TASK STATEMENT: I need an exact copy of the lines from the one containing "19: (452, 189, 61.06)" through the end of the records, without any pictures.

DATASET RECORDS:

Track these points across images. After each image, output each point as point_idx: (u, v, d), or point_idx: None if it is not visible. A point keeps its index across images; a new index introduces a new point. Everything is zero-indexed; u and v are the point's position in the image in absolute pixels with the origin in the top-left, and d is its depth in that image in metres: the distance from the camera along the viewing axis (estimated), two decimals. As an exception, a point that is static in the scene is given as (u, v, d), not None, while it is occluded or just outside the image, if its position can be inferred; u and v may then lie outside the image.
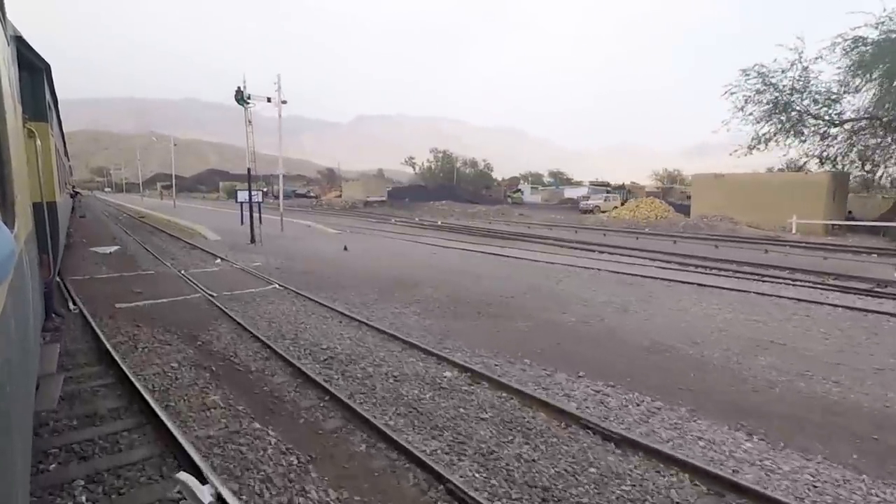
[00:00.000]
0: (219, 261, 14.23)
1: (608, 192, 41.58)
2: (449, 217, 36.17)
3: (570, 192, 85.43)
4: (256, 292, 10.04)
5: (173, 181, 51.04)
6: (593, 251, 17.36)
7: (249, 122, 18.23)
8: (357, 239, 20.85)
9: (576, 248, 18.07)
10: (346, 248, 16.78)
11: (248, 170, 18.54)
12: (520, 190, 70.57)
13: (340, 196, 60.52)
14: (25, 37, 5.69)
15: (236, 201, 23.50)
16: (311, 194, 73.64)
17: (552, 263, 14.10)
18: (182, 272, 12.13)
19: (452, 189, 61.06)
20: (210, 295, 9.60)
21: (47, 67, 6.92)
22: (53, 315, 7.48)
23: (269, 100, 19.27)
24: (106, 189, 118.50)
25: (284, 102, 19.93)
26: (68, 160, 33.09)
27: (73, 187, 48.70)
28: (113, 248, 16.87)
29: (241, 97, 17.98)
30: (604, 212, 36.39)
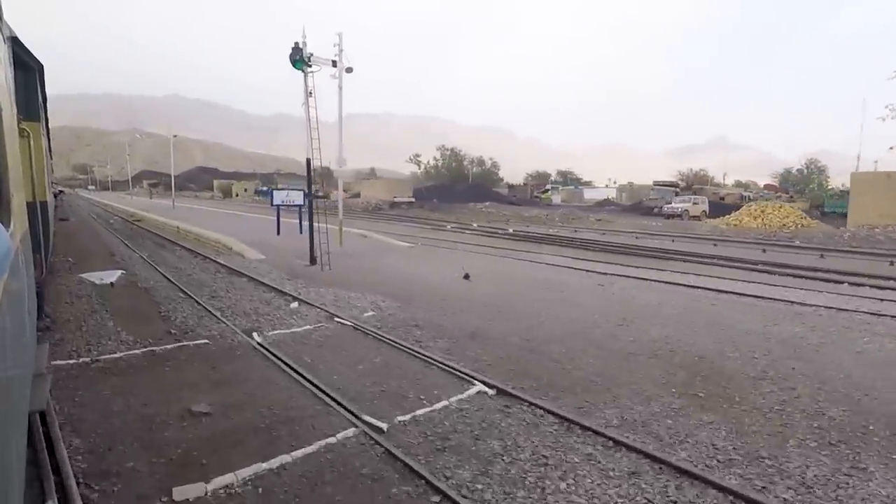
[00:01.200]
0: (296, 304, 8.82)
1: (676, 193, 36.76)
2: (510, 222, 30.81)
3: (588, 194, 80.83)
4: (458, 411, 4.69)
5: (172, 180, 44.77)
6: (815, 280, 12.29)
7: (310, 93, 12.80)
8: (447, 256, 15.53)
9: (787, 276, 12.93)
10: (467, 277, 11.42)
11: (308, 161, 13.10)
12: (548, 190, 65.52)
13: (359, 196, 54.78)
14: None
15: (271, 204, 18.05)
16: (320, 194, 67.82)
17: (841, 310, 8.92)
18: (257, 338, 6.72)
19: (480, 188, 55.65)
20: (373, 427, 4.25)
21: (40, 67, 6.95)
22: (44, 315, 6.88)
23: (333, 64, 13.84)
24: (89, 187, 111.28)
25: (349, 70, 14.53)
26: (52, 159, 27.83)
27: (57, 186, 42.69)
28: (115, 275, 11.35)
29: (299, 58, 12.55)
30: (693, 217, 31.55)
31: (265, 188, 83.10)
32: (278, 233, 18.09)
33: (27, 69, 6.39)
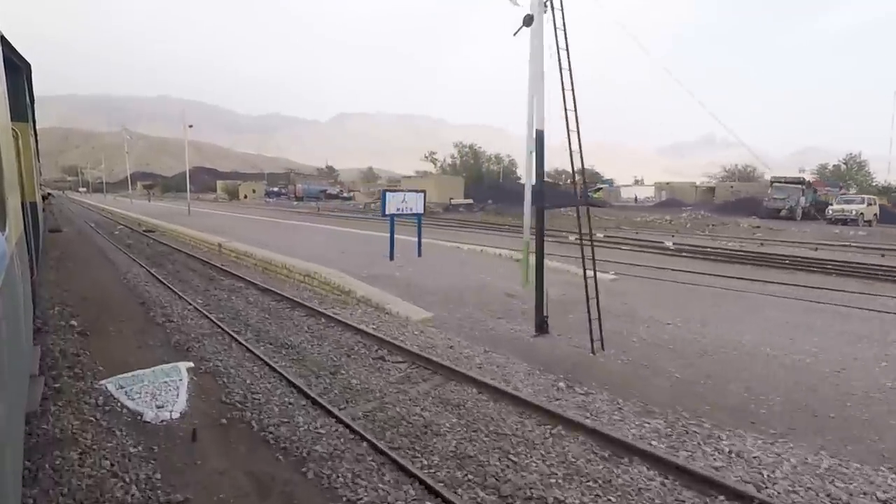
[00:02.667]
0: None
1: (803, 192, 30.78)
2: (628, 229, 24.58)
3: (625, 192, 74.99)
4: None
5: (187, 181, 37.64)
6: None
7: (546, 3, 6.57)
8: (713, 302, 9.39)
9: None
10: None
11: (540, 135, 6.85)
12: (600, 189, 59.34)
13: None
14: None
15: (383, 214, 11.72)
16: (344, 194, 61.03)
17: None
18: None
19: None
20: None
21: (28, 67, 6.80)
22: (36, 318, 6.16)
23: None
24: (80, 189, 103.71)
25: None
26: (39, 160, 21.95)
27: (45, 188, 36.24)
28: (181, 383, 5.10)
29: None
30: (866, 222, 25.71)
31: (276, 189, 76.43)
32: (392, 256, 11.78)
33: (14, 69, 6.10)
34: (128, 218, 30.88)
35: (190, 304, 8.59)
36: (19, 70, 6.40)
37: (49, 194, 44.65)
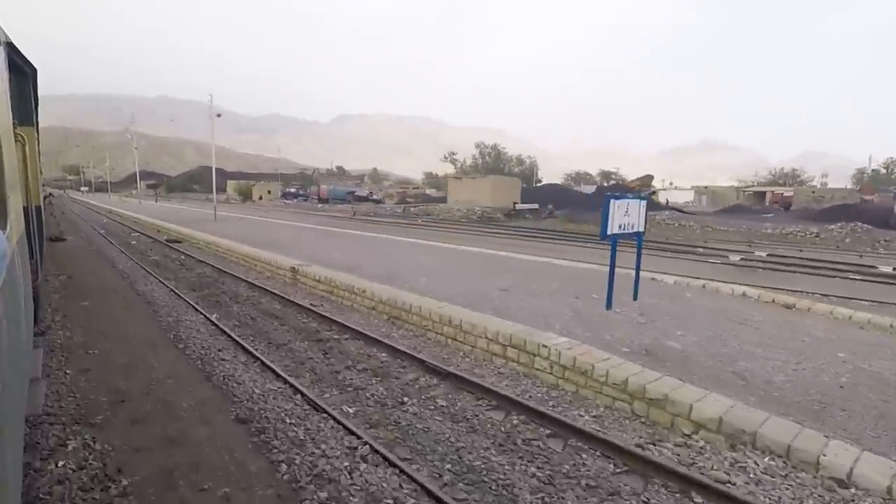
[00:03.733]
0: None
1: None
2: (785, 246, 19.98)
3: (661, 196, 70.66)
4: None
5: (213, 179, 32.67)
6: None
7: None
8: None
9: None
10: None
11: None
12: (655, 192, 54.88)
13: (444, 201, 43.02)
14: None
15: (603, 235, 7.12)
16: (374, 196, 56.51)
17: None
18: None
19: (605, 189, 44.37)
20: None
21: (34, 72, 6.76)
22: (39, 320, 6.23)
23: None
24: (83, 188, 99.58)
25: None
26: (41, 161, 17.97)
27: (46, 188, 31.90)
28: None
29: None
30: None
31: (292, 190, 71.97)
32: (609, 303, 7.27)
33: (21, 74, 6.03)
34: (141, 222, 26.52)
35: (346, 430, 4.23)
36: (26, 75, 6.29)
37: (50, 194, 40.36)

EXERCISE OUTPUT:
19: (452, 189, 61.06)
20: (210, 295, 9.60)
21: (47, 67, 6.92)
22: (53, 315, 7.48)
23: (269, 100, 19.27)
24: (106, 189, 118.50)
25: (284, 102, 19.93)
26: (68, 160, 33.09)
27: (73, 187, 48.70)
28: (113, 248, 16.87)
29: (241, 97, 17.98)
30: (604, 212, 36.39)
[00:01.200]
0: (296, 304, 8.82)
1: (676, 193, 36.76)
2: (510, 222, 30.81)
3: (588, 194, 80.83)
4: (458, 411, 4.69)
5: (172, 180, 44.77)
6: (815, 280, 12.29)
7: (310, 93, 12.80)
8: (447, 256, 15.53)
9: (787, 276, 12.93)
10: (467, 277, 11.42)
11: (308, 161, 13.10)
12: (548, 190, 65.52)
13: (359, 196, 54.78)
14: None
15: (271, 204, 18.05)
16: (320, 194, 67.82)
17: (841, 310, 8.92)
18: (257, 338, 6.72)
19: (480, 188, 55.65)
20: (373, 427, 4.25)
21: (40, 67, 6.95)
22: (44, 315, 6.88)
23: (333, 64, 13.84)
24: (89, 187, 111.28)
25: (349, 70, 14.53)
26: (52, 159, 27.83)
27: (57, 186, 42.69)
28: (115, 275, 11.35)
29: (299, 58, 12.55)
30: (693, 217, 31.55)
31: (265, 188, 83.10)
32: (278, 233, 18.09)
33: (27, 69, 6.39)
[00:02.667]
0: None
1: (803, 192, 30.78)
2: (628, 229, 24.58)
3: (625, 192, 74.99)
4: None
5: (187, 181, 37.64)
6: None
7: (546, 3, 6.57)
8: (713, 302, 9.39)
9: None
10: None
11: (540, 135, 6.85)
12: (600, 189, 59.34)
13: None
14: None
15: (383, 214, 11.72)
16: (344, 194, 61.03)
17: None
18: None
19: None
20: None
21: (28, 67, 6.80)
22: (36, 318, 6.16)
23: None
24: (80, 189, 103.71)
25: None
26: (39, 160, 21.95)
27: (45, 188, 36.24)
28: (181, 383, 5.10)
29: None
30: (866, 222, 25.71)
31: (276, 189, 76.43)
32: (392, 256, 11.78)
33: (14, 69, 6.10)
34: (128, 218, 30.88)
35: (190, 304, 8.59)
36: (19, 70, 6.40)
37: (49, 194, 44.65)
[00:03.733]
0: None
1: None
2: (785, 246, 19.98)
3: (661, 196, 70.66)
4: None
5: (213, 179, 32.67)
6: None
7: None
8: None
9: None
10: None
11: None
12: (655, 192, 54.88)
13: (444, 201, 43.02)
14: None
15: (603, 235, 7.12)
16: (374, 196, 56.51)
17: None
18: None
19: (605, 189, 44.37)
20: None
21: (34, 72, 6.76)
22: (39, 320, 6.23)
23: None
24: (83, 188, 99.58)
25: None
26: (41, 161, 17.97)
27: (46, 188, 31.90)
28: None
29: None
30: None
31: (292, 190, 71.97)
32: (609, 303, 7.27)
33: (21, 74, 6.03)
34: (141, 222, 26.52)
35: (346, 430, 4.23)
36: (26, 75, 6.29)
37: (50, 194, 40.36)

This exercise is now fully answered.